### The request
Copy every row below word for word, but leave the pictures out.
** START Data to use **
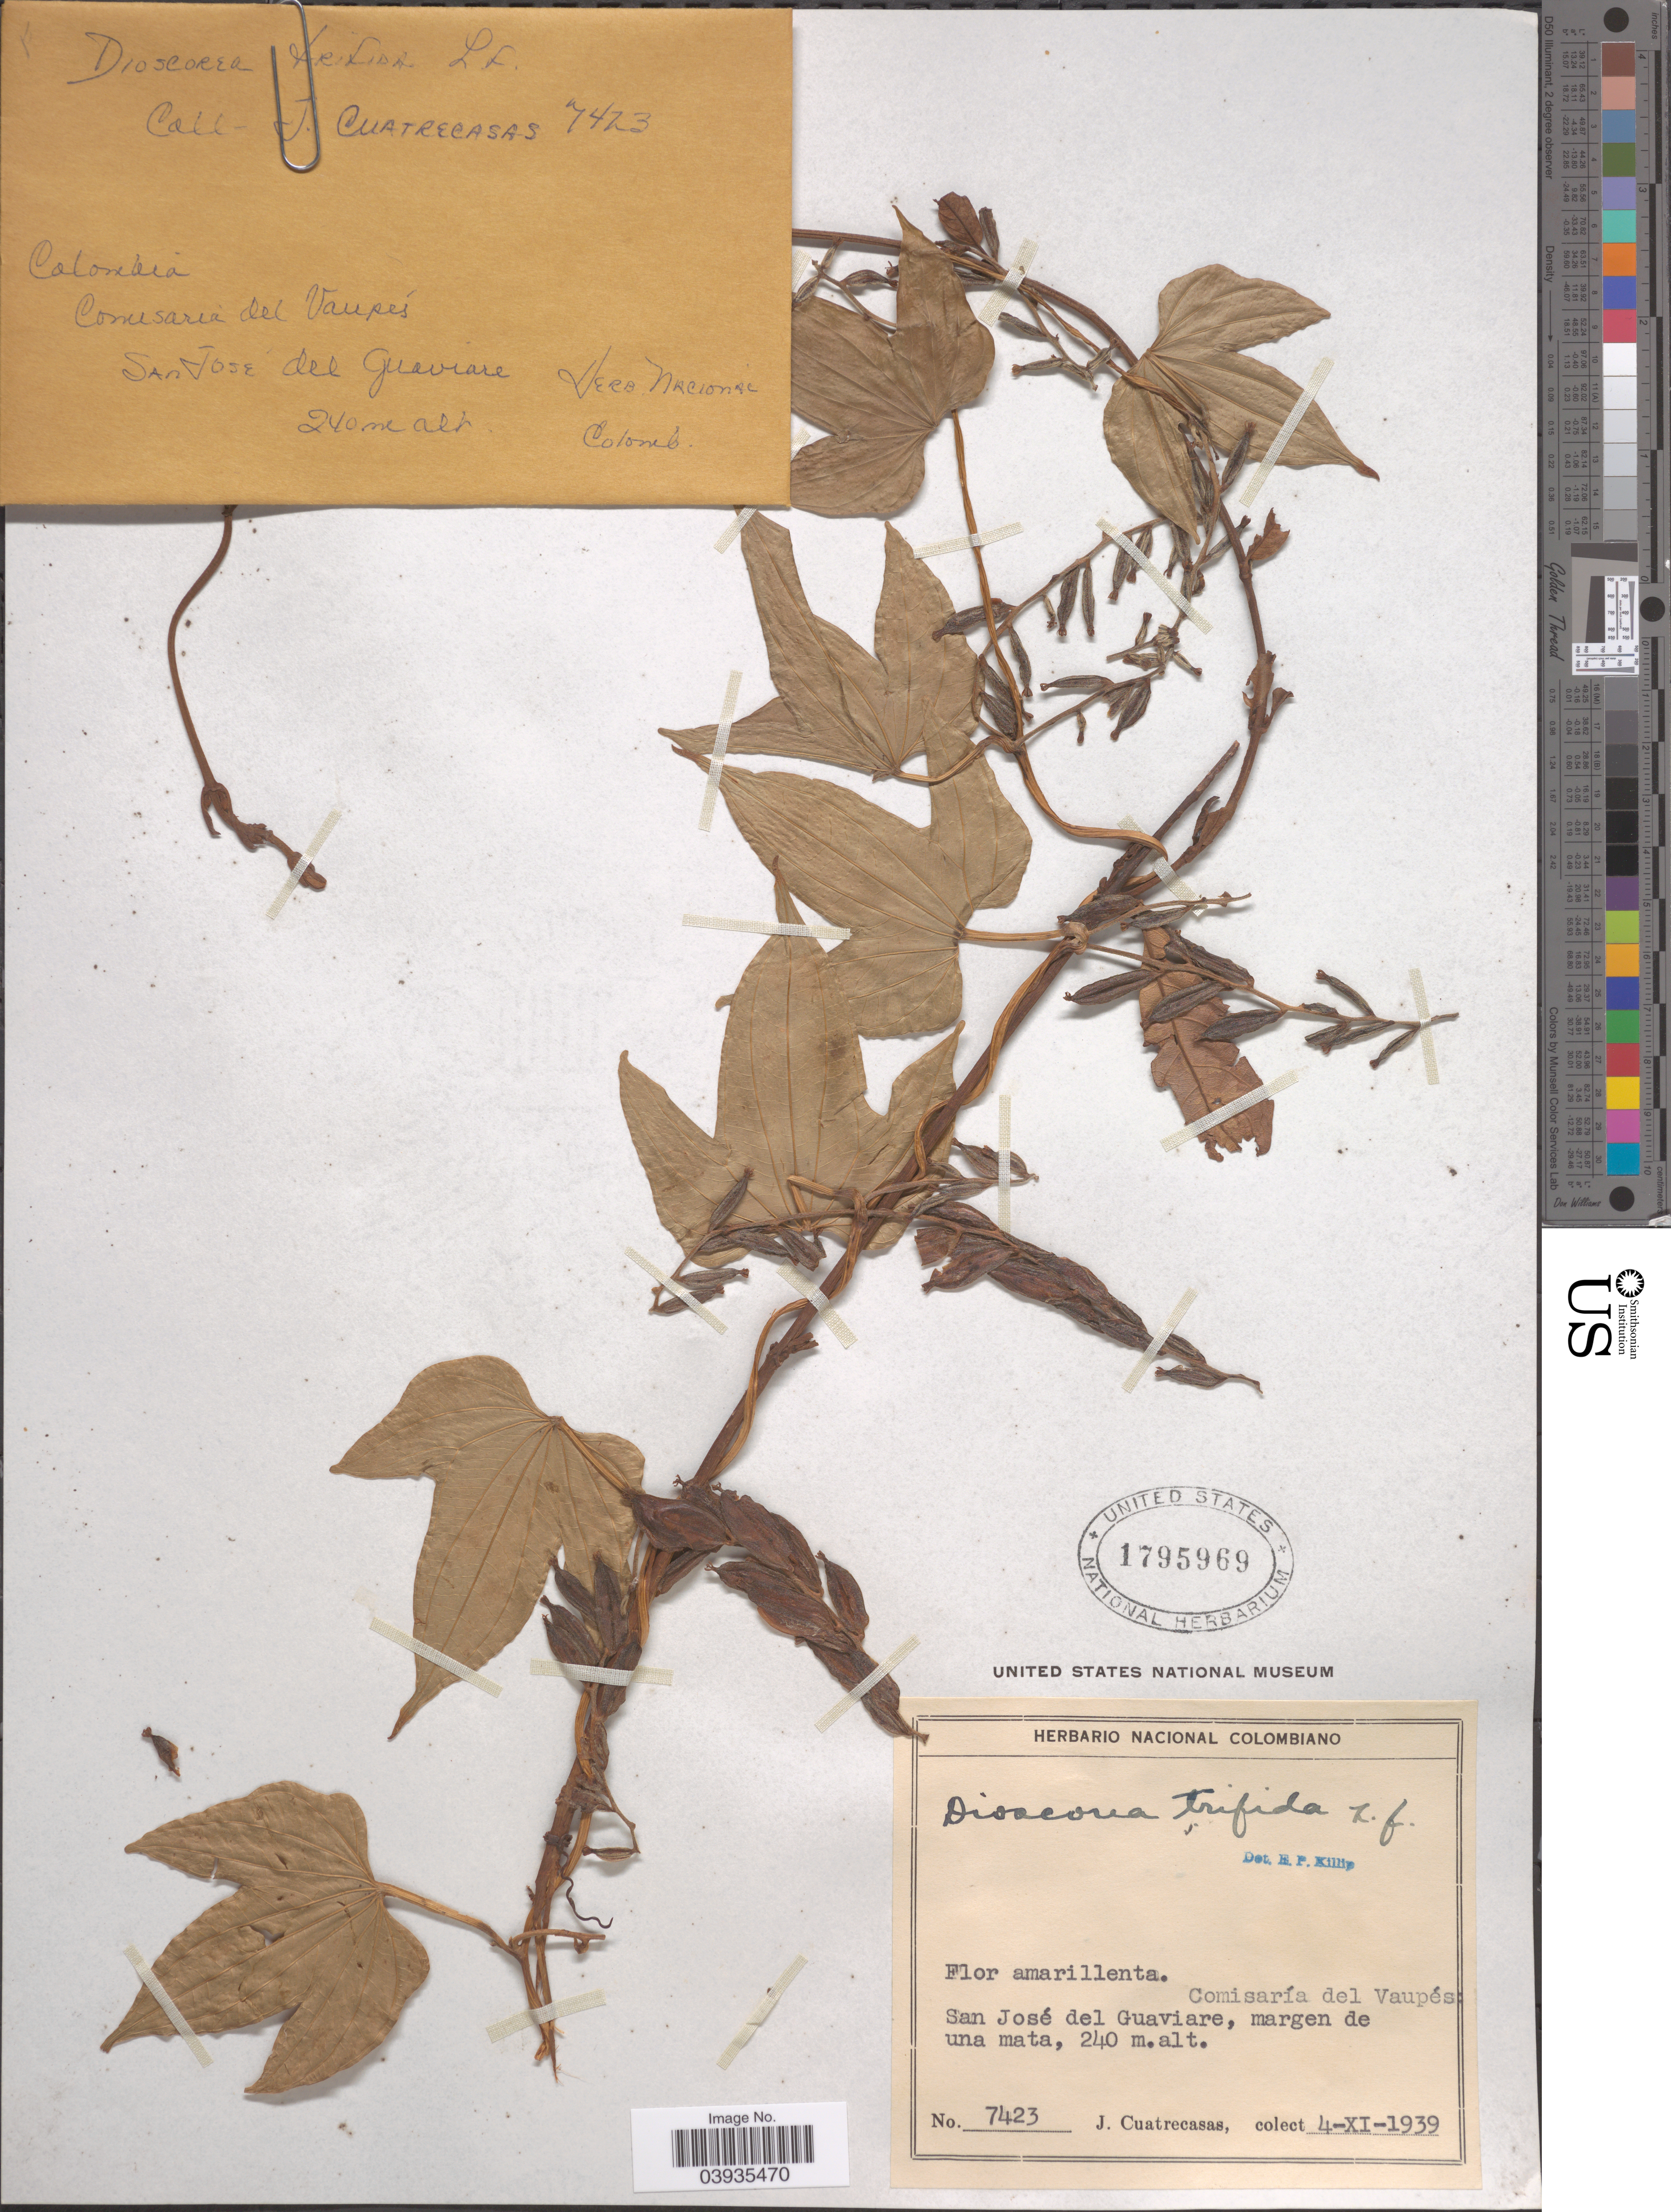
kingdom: Plantae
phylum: Tracheophyta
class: Liliopsida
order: Dioscoreales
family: Dioscoreaceae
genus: Dioscorea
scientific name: Dioscorea trifida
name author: L. f.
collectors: J. Cuatrecasas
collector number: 7423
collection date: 1939-11-04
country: Colombia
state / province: Vaupés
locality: Comisaría del Vaupés: San Jose del Guaviare, margen de una mata.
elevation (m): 240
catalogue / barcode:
** END Data to use **
### Answer to the task
kingdom: Plantae
phylum: Tracheophyta
class: Liliopsida
order: Dioscoreales
family: Dioscoreaceae
genus: Dioscorea
scientific name: Dioscorea trifida
name author: L. f.
collectors: J. Cuatrecasas
collector number: 7423
collection date: 1939-11-04
country: Colombia
state / province: Vaupés
locality: Comisaría del Vaupés: San Jose del Guaviare, margen de una mata.
elevation (m): 240
catalogue / barcode:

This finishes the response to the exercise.